- **PROVIDED PASSAGE**
He tries to convey these qualities to Amir, his son. He explains to Amir that “no matter what the mullah teaches, there is only one sin, only one. And that is theft. Every other sin is a variation of theft… When you tell a lie, you steal someone’s right to the truth…. There is no act more wretched than stealing. ” Ironically, Baba life is far more complex than it appears to others. He has broken many of his own moral codes which explains many of Baba’s actions. One of Baba’s unrighteous and deceitful secrets was that he had an affair with the wife of his servant, Ali.
To make life worse, she bore him a son, who looked Hazara. This act of adultery and even more with a Hazara would ruin Baba’s reputation. Baba also lives with the guilt of his actions and kept this information concealed to save his reputation. Baba’s guilt of having such an affair made him seek redemption for his ways. His guilt was his motivation for redemption and took this task by building an orphanage. He is even willing to risk his life for what he believes in. Yet his shame at having a child with a Hazara woman leads him to hide the fact that Hassan is his son.
Because he cannot love Hassan openly, he is somewhat distant toward Amir. By the end of Baba’s life he had not successfully attained the satisfaction of self fulfillment because he has separated himself from one of his sons and was a poor moral support to the other. Amir is the protagonist and the narrator of the novel. He was characterized as a sensitive and intelligent son of an upper class business man. Although he grows up with a sense of entitlement, he feels deprived of his emotional connection with Baba, which he blames on himself.
Amir believes that Baba wishes he should be more like Baba, and that Baba holds him responsible for killing his mother, who died during childbirth. As a result, Amir reveals jealously toward anyone receiving Baba’s affection, which was mainly Hassan. In the beginning of the novel, Amir’s desire was to receive affection from his father, which results in his motivation to please his father. It is also the main reason Amir allows Hassan to be raped: “Nothing [is] free in this world. Maybe Hassan was the price [Amir] had to pay, the lamb [he] had to slay, to win Baba. From this point forward, Amir’s is being living with a guilty conscience and he is motivated by his feelings of guilt as he searches to find a way to redeem himself. This redemption came in the image of a child, Hassan’s son, Sohrab. Although Amir is hesitant to go and save Sohrab, Amir is motivated now “to atone not just for [his] sins but for Baba’s too. ” Amir knows that he can only attain the satisfaction of self fulfillment if he cleans his guilty conscience from his past.

- **INSTRUCTIONS FOR THE TASK**
Condense the essay's paragraph that begins "Because he cannot love Hassan openly" into a short bulleted list, keeping its main facts. These rows have no connection to the essay.

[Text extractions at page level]
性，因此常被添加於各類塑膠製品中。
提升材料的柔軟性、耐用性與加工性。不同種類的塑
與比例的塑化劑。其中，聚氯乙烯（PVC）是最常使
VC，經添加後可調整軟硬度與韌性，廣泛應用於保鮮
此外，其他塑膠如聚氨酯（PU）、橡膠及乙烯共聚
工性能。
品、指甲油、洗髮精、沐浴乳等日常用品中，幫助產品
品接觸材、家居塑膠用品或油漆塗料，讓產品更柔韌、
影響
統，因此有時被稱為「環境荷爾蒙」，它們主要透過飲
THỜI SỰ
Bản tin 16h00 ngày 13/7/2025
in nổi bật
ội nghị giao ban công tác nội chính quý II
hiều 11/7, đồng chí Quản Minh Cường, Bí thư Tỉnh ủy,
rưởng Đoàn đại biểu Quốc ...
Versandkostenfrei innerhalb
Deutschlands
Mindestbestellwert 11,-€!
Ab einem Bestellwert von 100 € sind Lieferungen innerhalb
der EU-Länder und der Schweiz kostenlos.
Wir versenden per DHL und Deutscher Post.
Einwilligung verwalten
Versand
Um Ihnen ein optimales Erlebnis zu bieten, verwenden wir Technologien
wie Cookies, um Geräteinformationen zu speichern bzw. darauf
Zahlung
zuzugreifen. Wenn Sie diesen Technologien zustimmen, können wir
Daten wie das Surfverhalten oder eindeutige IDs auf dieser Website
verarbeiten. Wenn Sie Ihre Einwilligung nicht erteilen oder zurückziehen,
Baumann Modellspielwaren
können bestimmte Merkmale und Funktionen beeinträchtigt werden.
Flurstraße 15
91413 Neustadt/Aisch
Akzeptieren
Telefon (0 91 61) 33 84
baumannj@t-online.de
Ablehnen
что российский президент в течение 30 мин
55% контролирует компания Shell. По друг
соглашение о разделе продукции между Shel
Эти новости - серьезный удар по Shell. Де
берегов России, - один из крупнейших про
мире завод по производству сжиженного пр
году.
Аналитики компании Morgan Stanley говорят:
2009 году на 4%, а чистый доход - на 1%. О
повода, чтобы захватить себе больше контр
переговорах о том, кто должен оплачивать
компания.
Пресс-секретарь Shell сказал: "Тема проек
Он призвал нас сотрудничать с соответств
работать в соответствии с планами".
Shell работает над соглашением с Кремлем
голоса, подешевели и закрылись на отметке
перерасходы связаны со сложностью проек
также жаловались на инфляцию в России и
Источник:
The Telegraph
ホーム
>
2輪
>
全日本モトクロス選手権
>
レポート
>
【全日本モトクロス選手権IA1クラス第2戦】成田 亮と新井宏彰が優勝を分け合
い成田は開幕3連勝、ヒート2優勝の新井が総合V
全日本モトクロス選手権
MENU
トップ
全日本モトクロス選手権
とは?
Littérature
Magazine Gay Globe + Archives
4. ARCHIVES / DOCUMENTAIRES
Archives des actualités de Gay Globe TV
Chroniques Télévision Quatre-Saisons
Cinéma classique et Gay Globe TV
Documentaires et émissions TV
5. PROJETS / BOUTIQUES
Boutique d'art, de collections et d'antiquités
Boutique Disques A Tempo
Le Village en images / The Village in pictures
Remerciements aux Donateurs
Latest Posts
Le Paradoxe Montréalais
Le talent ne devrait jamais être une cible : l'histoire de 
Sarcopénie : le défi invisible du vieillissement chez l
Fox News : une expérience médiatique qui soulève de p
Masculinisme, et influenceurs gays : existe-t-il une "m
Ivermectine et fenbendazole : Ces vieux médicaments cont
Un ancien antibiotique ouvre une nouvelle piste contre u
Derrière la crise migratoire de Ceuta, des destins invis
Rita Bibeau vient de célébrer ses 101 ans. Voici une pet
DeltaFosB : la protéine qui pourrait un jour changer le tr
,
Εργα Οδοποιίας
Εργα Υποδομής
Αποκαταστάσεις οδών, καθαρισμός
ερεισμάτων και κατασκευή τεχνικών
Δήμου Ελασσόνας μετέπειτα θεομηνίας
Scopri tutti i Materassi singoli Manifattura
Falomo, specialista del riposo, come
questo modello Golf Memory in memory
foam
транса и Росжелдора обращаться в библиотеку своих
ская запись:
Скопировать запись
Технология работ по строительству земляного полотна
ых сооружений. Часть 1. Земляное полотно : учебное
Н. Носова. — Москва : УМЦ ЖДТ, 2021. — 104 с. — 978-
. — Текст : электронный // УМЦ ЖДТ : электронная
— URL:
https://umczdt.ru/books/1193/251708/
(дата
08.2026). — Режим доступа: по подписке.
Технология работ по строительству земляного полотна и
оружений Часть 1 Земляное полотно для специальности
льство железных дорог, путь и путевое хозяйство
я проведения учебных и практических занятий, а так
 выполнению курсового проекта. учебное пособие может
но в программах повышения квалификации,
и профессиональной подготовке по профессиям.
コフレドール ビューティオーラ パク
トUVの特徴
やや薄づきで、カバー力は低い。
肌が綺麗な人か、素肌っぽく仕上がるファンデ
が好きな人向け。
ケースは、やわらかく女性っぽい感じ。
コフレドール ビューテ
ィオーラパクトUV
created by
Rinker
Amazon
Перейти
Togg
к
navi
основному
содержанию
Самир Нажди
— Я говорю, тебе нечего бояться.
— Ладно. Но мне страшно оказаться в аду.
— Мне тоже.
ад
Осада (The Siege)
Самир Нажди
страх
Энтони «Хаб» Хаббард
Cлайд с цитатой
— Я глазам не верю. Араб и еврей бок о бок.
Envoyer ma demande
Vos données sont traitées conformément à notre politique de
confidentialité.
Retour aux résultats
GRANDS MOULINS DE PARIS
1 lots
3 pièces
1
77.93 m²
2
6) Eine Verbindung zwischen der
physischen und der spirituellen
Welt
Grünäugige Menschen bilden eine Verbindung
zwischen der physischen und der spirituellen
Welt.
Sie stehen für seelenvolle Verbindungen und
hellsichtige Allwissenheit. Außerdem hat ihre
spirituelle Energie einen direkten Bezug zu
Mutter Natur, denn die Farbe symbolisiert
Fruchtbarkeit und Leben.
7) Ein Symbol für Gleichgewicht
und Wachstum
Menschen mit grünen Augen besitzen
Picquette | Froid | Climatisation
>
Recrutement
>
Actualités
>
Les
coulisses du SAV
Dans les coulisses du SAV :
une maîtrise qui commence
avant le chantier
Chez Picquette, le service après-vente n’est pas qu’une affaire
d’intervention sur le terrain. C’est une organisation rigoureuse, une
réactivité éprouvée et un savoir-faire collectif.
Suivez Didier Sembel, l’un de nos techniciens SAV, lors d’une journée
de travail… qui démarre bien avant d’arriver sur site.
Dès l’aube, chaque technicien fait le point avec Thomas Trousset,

- **OUTPUT BELOW**
- Baba cannot love Hassan openly, so he is somewhat distant toward Amir.
- By the end of his life, Baba had not found self-fulfillment. He had cut himself off from one son and gave poor moral support to the other.
- Amir is the novel's protagonist and narrator.
- He is a sensitive, intelligent son of an upper-class businessman.
- He grows up with a sense of entitlement but feels deprived of an emotional connection with Baba, and he blames himself for this.